DATASET EXCERPTS:

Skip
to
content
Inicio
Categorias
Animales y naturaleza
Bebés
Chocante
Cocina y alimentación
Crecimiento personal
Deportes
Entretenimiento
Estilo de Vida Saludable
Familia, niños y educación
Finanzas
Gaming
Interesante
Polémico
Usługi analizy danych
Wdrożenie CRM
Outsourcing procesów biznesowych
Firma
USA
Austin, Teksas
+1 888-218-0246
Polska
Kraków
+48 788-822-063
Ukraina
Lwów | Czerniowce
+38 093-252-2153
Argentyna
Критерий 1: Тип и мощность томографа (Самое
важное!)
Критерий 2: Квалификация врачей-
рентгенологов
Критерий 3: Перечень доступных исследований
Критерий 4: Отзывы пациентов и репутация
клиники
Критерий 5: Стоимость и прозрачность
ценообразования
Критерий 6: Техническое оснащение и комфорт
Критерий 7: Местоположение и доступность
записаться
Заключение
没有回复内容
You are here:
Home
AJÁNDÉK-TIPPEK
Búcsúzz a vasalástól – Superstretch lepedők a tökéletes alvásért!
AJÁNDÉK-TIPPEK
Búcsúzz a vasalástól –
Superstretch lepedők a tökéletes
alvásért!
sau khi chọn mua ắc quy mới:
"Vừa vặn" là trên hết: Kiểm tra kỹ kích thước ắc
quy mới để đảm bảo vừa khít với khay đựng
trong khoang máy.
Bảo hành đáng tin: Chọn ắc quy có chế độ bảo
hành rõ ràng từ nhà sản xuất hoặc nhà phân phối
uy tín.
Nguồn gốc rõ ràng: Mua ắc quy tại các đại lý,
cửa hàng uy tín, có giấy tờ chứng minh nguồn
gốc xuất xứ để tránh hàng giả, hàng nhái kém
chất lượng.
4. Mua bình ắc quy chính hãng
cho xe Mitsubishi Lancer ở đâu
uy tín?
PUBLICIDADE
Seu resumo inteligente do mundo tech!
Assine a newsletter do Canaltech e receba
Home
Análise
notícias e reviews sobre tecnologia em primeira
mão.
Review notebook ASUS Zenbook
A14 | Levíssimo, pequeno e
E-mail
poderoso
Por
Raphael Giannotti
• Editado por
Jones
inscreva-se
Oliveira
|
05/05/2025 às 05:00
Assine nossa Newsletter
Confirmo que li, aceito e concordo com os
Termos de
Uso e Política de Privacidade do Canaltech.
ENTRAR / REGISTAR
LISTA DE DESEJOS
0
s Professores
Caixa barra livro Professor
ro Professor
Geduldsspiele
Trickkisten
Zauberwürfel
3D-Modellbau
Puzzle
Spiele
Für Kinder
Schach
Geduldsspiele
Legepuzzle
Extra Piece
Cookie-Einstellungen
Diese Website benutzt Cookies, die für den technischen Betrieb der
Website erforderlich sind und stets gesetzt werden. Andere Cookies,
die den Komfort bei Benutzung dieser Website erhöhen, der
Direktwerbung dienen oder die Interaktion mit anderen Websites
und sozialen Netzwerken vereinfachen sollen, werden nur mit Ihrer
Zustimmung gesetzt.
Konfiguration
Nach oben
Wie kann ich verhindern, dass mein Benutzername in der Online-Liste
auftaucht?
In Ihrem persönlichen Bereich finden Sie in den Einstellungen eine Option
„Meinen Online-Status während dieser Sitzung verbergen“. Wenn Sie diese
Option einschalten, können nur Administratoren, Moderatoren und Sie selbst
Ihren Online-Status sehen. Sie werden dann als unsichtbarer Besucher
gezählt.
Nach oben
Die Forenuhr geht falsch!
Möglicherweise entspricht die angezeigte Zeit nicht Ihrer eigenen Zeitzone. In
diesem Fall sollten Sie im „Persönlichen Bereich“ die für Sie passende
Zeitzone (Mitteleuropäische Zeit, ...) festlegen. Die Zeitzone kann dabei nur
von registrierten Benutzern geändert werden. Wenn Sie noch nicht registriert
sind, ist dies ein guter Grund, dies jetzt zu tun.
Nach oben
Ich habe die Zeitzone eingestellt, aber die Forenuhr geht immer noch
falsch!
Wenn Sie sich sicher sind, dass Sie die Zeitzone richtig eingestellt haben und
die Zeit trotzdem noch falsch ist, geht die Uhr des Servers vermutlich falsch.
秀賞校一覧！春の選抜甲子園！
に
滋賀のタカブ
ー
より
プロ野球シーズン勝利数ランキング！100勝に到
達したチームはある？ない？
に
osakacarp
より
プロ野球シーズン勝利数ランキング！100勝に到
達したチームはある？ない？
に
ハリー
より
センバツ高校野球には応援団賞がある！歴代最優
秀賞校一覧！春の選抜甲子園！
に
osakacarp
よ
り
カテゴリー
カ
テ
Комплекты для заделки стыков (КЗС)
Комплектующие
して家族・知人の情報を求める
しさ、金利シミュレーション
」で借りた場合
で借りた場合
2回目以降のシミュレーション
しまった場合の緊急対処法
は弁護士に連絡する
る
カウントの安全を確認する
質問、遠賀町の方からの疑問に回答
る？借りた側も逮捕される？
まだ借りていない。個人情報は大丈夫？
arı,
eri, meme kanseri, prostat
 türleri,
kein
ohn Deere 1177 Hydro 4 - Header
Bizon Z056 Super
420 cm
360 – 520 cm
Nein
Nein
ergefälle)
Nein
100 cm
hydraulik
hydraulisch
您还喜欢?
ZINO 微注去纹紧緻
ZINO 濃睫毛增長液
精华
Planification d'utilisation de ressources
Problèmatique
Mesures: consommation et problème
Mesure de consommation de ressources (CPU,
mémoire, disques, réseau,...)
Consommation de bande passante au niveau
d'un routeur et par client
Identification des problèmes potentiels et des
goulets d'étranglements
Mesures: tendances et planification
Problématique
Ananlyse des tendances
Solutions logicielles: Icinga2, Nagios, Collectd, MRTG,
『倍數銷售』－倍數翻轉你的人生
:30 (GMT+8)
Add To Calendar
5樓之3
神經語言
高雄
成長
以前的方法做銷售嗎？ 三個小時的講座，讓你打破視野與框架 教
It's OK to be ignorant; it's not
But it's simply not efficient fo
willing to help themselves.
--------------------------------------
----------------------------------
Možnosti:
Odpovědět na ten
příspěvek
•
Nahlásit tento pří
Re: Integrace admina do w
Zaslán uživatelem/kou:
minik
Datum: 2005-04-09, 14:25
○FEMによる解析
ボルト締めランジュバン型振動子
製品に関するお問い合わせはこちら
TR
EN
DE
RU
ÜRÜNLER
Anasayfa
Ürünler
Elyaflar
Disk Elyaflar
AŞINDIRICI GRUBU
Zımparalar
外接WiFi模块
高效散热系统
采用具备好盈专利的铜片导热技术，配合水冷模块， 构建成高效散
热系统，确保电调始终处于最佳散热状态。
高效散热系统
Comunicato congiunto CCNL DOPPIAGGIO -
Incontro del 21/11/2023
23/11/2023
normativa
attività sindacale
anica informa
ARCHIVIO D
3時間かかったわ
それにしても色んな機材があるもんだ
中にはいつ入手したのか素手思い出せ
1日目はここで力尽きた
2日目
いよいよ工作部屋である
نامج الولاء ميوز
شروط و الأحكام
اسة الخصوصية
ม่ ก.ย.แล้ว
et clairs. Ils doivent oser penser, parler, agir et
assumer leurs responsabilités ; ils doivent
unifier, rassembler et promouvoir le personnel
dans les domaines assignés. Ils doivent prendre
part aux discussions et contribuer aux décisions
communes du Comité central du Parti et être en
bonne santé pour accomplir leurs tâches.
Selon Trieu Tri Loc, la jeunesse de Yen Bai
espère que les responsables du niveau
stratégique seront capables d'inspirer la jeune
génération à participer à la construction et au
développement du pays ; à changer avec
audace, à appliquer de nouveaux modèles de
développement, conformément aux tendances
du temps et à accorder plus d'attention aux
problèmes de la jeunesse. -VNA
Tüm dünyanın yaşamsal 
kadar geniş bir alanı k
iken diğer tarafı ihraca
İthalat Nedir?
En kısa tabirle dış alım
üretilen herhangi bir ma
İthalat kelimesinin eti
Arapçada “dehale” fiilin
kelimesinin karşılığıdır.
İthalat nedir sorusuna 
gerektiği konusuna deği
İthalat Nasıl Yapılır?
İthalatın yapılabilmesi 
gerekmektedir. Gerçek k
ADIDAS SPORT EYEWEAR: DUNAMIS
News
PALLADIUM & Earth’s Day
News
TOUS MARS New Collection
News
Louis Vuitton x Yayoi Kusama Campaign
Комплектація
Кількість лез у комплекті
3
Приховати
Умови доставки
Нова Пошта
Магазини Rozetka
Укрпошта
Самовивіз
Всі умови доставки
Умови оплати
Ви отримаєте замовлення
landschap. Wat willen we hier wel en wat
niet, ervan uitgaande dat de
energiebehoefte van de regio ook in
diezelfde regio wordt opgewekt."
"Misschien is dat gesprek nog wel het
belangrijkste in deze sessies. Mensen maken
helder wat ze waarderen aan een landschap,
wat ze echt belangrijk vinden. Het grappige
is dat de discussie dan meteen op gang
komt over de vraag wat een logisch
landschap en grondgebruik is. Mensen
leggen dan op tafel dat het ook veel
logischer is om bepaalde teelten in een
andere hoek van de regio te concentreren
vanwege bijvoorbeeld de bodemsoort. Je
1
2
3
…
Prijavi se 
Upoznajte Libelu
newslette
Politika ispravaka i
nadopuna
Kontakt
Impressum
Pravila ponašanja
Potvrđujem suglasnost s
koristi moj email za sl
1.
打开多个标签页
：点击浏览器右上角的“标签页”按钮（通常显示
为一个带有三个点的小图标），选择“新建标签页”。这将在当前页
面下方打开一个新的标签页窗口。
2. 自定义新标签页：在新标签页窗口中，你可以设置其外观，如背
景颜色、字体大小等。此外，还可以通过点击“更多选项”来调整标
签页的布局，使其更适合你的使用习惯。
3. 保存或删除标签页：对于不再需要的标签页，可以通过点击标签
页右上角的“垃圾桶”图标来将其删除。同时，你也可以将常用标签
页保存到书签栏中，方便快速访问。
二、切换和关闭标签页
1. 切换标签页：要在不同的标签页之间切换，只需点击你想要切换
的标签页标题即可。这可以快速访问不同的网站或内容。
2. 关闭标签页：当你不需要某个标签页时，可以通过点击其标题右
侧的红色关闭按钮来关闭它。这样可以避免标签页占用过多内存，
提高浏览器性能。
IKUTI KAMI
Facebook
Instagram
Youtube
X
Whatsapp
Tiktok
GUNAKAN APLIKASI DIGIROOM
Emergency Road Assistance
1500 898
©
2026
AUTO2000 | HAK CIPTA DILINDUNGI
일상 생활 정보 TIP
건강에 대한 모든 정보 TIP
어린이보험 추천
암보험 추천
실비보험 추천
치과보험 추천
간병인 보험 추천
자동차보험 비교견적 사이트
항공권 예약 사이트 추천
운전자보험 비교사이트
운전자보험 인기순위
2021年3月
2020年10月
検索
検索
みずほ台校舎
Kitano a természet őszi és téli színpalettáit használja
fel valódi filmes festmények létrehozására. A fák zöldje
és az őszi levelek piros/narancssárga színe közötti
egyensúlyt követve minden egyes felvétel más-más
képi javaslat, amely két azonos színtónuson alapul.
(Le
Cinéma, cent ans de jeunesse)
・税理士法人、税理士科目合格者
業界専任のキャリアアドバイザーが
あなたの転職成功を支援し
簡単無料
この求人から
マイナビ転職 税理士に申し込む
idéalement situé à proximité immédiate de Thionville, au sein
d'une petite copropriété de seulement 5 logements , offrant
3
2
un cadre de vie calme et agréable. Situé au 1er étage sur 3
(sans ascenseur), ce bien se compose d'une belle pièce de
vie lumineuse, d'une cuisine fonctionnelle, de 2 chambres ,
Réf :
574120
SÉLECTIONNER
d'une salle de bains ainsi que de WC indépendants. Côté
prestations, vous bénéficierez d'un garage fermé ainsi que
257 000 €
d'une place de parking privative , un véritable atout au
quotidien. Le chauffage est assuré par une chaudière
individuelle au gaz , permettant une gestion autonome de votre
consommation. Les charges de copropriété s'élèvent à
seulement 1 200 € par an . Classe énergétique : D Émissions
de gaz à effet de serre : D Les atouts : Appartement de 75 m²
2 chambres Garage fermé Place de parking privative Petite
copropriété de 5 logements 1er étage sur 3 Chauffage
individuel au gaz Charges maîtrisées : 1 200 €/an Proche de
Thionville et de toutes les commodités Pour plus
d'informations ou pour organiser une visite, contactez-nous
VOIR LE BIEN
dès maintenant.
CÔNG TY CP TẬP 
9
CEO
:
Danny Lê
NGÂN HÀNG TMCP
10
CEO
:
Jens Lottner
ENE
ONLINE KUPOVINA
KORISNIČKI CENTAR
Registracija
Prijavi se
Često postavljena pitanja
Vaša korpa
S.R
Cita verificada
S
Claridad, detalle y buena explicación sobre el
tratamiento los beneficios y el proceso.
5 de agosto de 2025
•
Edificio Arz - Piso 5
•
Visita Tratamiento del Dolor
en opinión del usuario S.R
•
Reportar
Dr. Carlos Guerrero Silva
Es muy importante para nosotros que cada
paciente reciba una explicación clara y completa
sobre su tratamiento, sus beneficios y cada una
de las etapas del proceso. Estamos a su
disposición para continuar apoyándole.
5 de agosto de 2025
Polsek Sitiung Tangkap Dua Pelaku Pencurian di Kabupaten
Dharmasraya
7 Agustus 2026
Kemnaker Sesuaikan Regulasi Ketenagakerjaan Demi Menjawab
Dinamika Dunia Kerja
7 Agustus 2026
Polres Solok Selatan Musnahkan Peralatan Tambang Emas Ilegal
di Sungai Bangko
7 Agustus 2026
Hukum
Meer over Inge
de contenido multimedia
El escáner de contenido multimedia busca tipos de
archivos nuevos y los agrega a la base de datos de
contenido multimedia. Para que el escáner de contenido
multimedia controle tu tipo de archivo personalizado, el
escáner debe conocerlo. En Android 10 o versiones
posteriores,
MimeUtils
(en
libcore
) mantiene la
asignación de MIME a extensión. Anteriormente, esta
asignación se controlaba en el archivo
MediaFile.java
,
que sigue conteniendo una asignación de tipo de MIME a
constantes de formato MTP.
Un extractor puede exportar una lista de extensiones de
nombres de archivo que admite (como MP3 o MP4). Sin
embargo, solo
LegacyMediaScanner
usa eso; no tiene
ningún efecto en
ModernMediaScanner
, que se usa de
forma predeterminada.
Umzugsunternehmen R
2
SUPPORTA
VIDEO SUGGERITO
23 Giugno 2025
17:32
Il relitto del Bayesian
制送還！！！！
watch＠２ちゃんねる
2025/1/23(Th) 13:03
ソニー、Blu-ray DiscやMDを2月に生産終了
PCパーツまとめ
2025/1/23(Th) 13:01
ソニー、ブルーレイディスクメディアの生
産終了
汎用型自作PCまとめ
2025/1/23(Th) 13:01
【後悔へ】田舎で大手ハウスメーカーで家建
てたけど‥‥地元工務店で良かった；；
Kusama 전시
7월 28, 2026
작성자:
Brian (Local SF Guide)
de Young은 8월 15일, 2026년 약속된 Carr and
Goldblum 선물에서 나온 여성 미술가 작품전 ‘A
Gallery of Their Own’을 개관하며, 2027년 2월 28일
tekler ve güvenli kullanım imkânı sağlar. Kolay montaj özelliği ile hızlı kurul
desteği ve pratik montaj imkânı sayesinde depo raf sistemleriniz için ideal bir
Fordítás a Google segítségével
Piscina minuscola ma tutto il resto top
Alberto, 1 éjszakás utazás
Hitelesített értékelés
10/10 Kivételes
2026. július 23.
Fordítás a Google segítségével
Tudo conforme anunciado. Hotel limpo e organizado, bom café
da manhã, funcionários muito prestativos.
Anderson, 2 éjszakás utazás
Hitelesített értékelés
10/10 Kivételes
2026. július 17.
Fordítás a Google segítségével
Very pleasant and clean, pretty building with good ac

WHAT THE EXERCISE ASKS: Find the line with "Claridad, detalle y" in the material above. Reproduce it and each line after it up to and including the line with "di Sungai Bangko".

RESPONSE AREA:
Claridad, detalle y buena explicación sobre el
tratamiento los beneficios y el proceso.
5 de agosto de 2025
•
Edificio Arz - Piso 5
•
Visita Tratamiento del Dolor
en opinión del usuario S.R
•
Reportar
Dr. Carlos Guerrero Silva
Es muy importante para nosotros que cada
paciente reciba una explicación clara y completa
sobre su tratamiento, sus beneficios y cada una
de las etapas del proceso. Estamos a su
disposición para continuar apoyándole.
5 de agosto de 2025
Polsek Sitiung Tangkap Dua Pelaku Pencurian di Kabupaten
Dharmasraya
7 Agustus 2026
Kemnaker Sesuaikan Regulasi Ketenagakerjaan Demi Menjawab
Dinamika Dunia Kerja
7 Agustus 2026
Polres Solok Selatan Musnahkan Peralatan Tambang Emas Ilegal
di Sungai Bangko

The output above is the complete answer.